Miyazaki, la conspiration anti-otaku, starring Hideki Anno
J'ai lu quelque part que Miyazaki a trouvé son sujet le jour où il a lu cette phrase de Jirô Horikoshi "Je voulais juste faire quelque chose de beau".
Eh bien bravo, Miyazaki a une fois de plus réussi, sauf que ce film a eu le même effet sur moi que les beaux avions de Jiro: il m'a anéantie.
J'ai été très troublée par le doublage de Jirô. Pourquoi avoir choisi une voix aussi voilée et molle qui ressemble plus à celle d'un vieil homme pour un jeune garçon qui paraît, dans la première demi heure du film, plein de bonté, et de générosité? Je le voyais alors secourir une femme blessée sans émotion dans la voix, sans intonation, alors que le dessin faisait quand même sourire faiblement le personnage... J'ai regardé plus tard qui le doublait, et eu l'impression de comprendre un truc quand j'ai lu : Hideaki Anno.
Miyazaki aurait-il fait le même pied de nez à ses fans avec ce """"dernier film"""" que Hideaki Anno avec ses Evangelions schizophrènes?
Pour avoir vu tous ses films et lu Nausicäa, je pensais que j'avais assez bien cerné le personnage et il est manifeste après avoir vu Le Vent se Lève que non.
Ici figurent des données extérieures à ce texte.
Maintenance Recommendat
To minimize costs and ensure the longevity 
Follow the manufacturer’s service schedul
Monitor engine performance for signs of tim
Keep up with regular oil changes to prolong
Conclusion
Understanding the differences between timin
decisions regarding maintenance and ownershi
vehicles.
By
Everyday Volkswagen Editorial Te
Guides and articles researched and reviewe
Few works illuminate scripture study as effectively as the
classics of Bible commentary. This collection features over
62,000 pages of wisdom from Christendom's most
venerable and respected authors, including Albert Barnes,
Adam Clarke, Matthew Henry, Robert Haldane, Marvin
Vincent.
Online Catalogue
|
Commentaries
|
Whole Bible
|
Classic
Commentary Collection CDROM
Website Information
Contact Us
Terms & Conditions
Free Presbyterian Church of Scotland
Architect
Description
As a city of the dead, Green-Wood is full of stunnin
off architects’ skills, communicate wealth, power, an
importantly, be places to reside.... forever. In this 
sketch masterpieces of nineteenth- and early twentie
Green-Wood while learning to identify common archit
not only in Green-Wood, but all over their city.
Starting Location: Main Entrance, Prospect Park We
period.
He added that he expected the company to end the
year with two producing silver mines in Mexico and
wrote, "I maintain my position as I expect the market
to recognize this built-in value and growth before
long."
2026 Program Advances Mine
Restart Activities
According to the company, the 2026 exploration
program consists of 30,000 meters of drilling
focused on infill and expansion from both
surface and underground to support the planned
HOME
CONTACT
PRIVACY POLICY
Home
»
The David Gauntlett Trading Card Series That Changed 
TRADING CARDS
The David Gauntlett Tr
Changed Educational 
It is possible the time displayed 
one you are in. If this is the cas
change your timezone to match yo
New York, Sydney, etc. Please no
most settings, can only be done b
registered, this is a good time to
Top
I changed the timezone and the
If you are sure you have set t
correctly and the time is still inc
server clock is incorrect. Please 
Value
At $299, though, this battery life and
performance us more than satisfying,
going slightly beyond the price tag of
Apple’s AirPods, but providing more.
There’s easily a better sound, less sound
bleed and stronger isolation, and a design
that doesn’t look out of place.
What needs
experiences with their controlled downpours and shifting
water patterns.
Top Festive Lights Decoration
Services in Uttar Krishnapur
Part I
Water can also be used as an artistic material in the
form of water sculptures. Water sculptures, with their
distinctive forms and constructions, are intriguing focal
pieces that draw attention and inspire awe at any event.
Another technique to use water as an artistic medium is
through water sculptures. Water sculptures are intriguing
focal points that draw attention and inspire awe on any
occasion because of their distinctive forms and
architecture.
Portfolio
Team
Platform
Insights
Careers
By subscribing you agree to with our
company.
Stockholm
J'ai rien compris, il n'est pas un tanuki farceur qui dessine en se faisant passer pour un humain. Il est vraiment humain.
Le scénario m'a trimbalée de façon absurde. Des cigarettes et des dessins de plans. Et ce lancinant "Les avions sont de beaux rêves" et "on n'a pas la technologie au Japon"...
Le héro, ou plutôt l'anti-héro, car il est relativement antipathique (encore une 1ère chez Ghibli), semble se laisser (mal)mener par son rêve, son destin de créateur, en passant à coté de la vie. Comme s'il ne pouvait pas faire autrement. Il fume à coté de sa femme mourante, comme maudit par son talent, parce qu'il faut absolument qu'il enlève 16 grammes par bidule de métal. Le seul moment où il (re?)devient humain, et ce zigoto d'Anno n'intervient pas sinon ç'aurait encore été zombifique, c'est quand il court à Tokyo voir sa fiancée qui a craché du sang. Avec des Larmes-Ghibli™ d'anthologie <3.
Le plus beau passage a été pour moi celui de la Montagne Magique, où l'on oublie tout, où l'on retournait presque dans un Miyazaki "classique", au milieu de la nature, où on se souvient de l'existence des arcs-en-ciel... Mais bien sûr il a fallu en redescendre de cette montagne, car ce n'était pas le propos du film.
Redescendre pour se crasher lamentablement avec son beau rêve, avoir utilisé ses 10 années de créateur, et tenter de vivre après que son rêve ait tué de nombreuses personnes, dont sa femme en quelque sorte.
Un peu comme Jirô, je suis sortie du rêve à la fin du film (brutale et aérienne en même temps), et c'est comme si toutes les émotions et la vie avaient quitté mon corps. J'ai marché avec mon coeur vidé jusqu'à ma voiture et je suis redevenue humaine et ai éclaté en sanglots.
Oui oui je crois bien que Miyazaki a voulu se moquer de moi : l'affiche fraîche et verte, féminine, de la peinture, du vent. C'est pile poil ce que tu n'auras pas! Un scénario conventionnellement bien mené avec péripéties, des personnages mignons et des relations positives et saines entre les protagonistes. Non non, déjà fait ça.
LE DÉSESPOIR le plus profond et le plus beau, le désenchantement, la démystification de mon héro, voilà ce que j'ai eu. Et je l'accepte, avec douleur.
PS: Les bruitages à la bouche c'était vraiment trop génial.
PPS: la note ne veut rien dire, je ne sais pas quoi mettre.